0

My attempt to remove arrow character, blank lines and headers from this text file is as below -

I am trying to ignore arrow character and blank lines and write in the new file MICnew.txt but my code doesn't do it. Nothing changes in the new file. Please help, Thanks so much I have attached sample file as well.

import re
with open('MIC.txt') as oldfile, open('MICnew.txt', 'w') as newfile:
    for line in oldfile:
        newfile.write(re.sub(r'[^\x00-\x7f]',r' ',line))

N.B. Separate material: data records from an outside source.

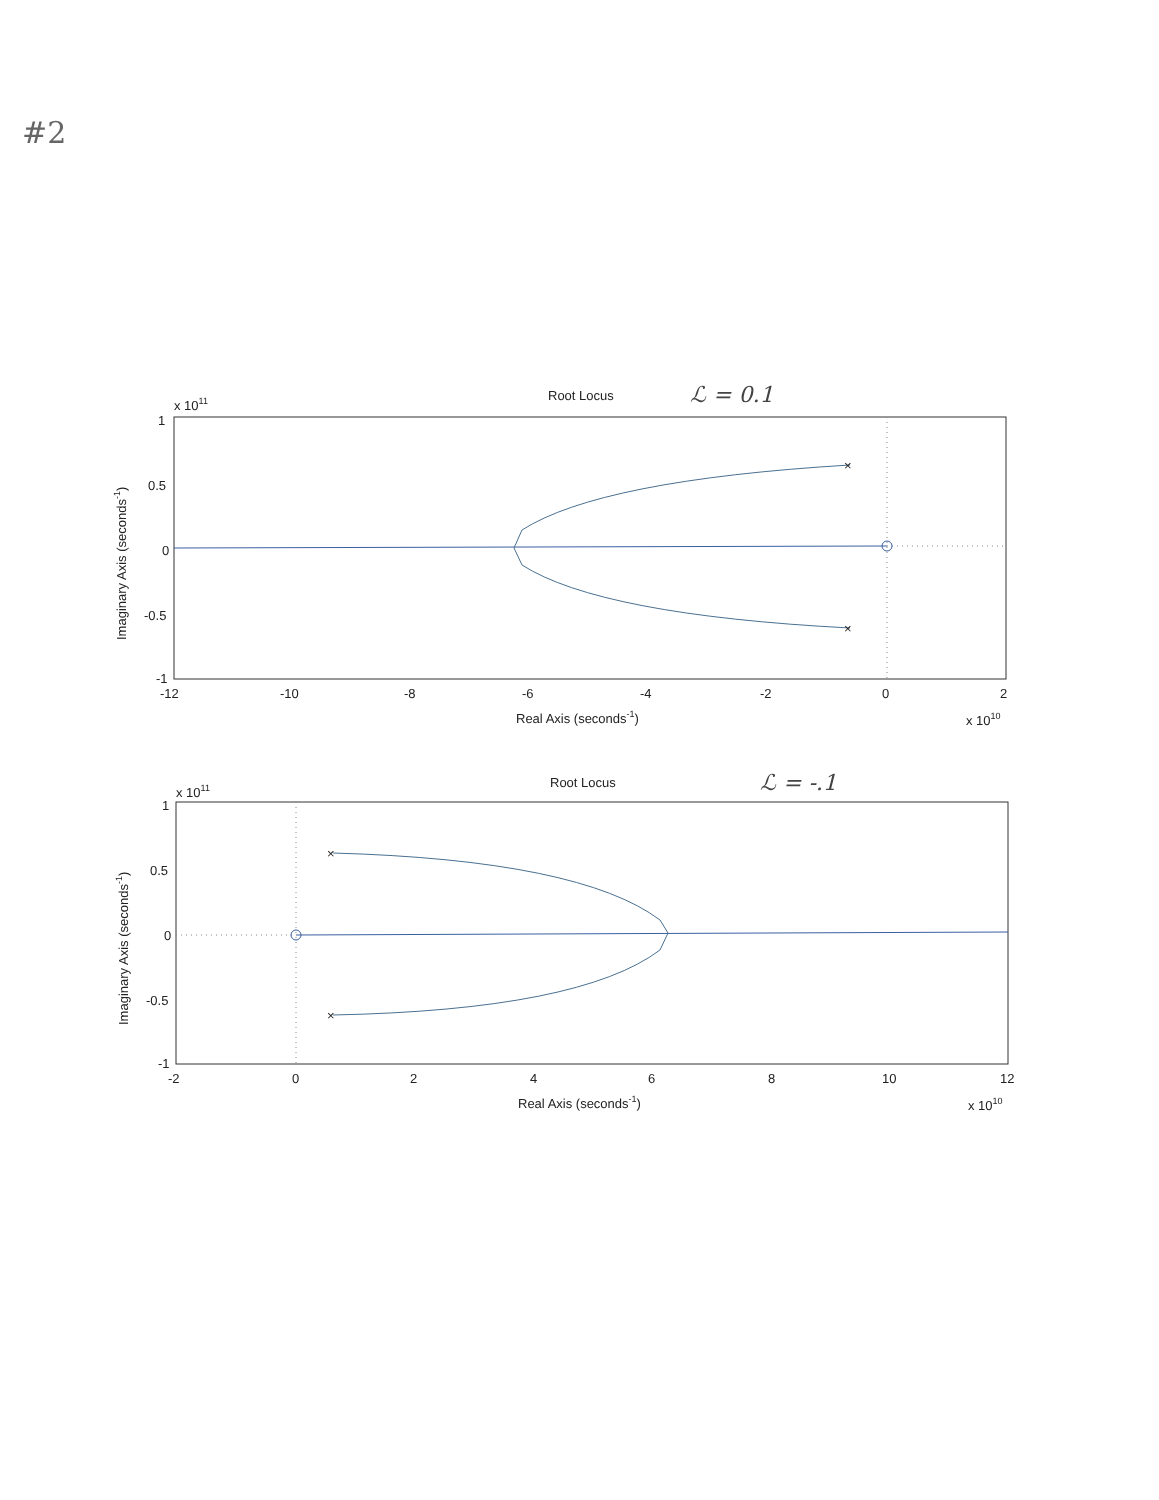#2
Root Locus
ℒ = 0.1
x 1011
×
×
1
0.5
0
-0.5
-1
-12
-10
-8
-6
-4
-2
0
2
Real Axis (seconds-1)
x 1010
Imaginary Axis (seconds-1)
Root Locus
ℒ = -.1
x 1011
×
×
1
0.5
0
-0.5
-1
-2
0
2
4
6
8
10
12
Real Axis (seconds-1)
x 1010
Imaginary Axis (seconds-1)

with open('MICnew.txt','r+') as file:
    for line in file:
        if not line.isspace():
            file.write(line)
2
  • 1
    Please extend your error description beyond "it doesn't work"! Commented Nov 17, 2021 at 4:54
  • @KlausD. Done, Thanks Commented Nov 17, 2021 at 4:57

1 Answer 1

1

You can't read from and write to the same file simultaneously. When you open a file with mode r+, the I/O pointer is initially at the beginning but reading will push it to the end (as explained in this answer). So in your case, you read the first line of the file, which moves the pointer to the end of the file. Then you write out that line (unless it's all whitespace) but crucially, the pointer stays at the end. That means on the next iteration of the loop you will have reached the end of the file and your program stops.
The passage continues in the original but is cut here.